• [THE TASK]
Write out the records in full and without alteration, setting aside their pictures.

• [RECORDS PROVIDED]
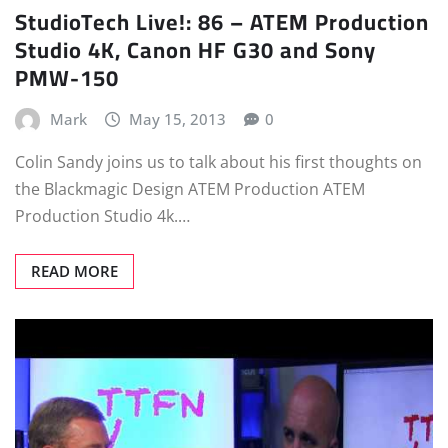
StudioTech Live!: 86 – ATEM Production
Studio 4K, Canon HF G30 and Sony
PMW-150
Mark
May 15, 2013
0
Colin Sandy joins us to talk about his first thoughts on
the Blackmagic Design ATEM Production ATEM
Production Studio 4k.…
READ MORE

• [RESPONSE TO THE EXERCISE]
StudioTech Live!: 86 – ATEM Production
Studio 4K, Canon HF G30 and Sony
PMW-150
Mark
May 15, 2013
0
Colin Sandy joins us to talk about his first thoughts on
the Blackmagic Design ATEM Production ATEM
Production Studio 4k.…
READ MORE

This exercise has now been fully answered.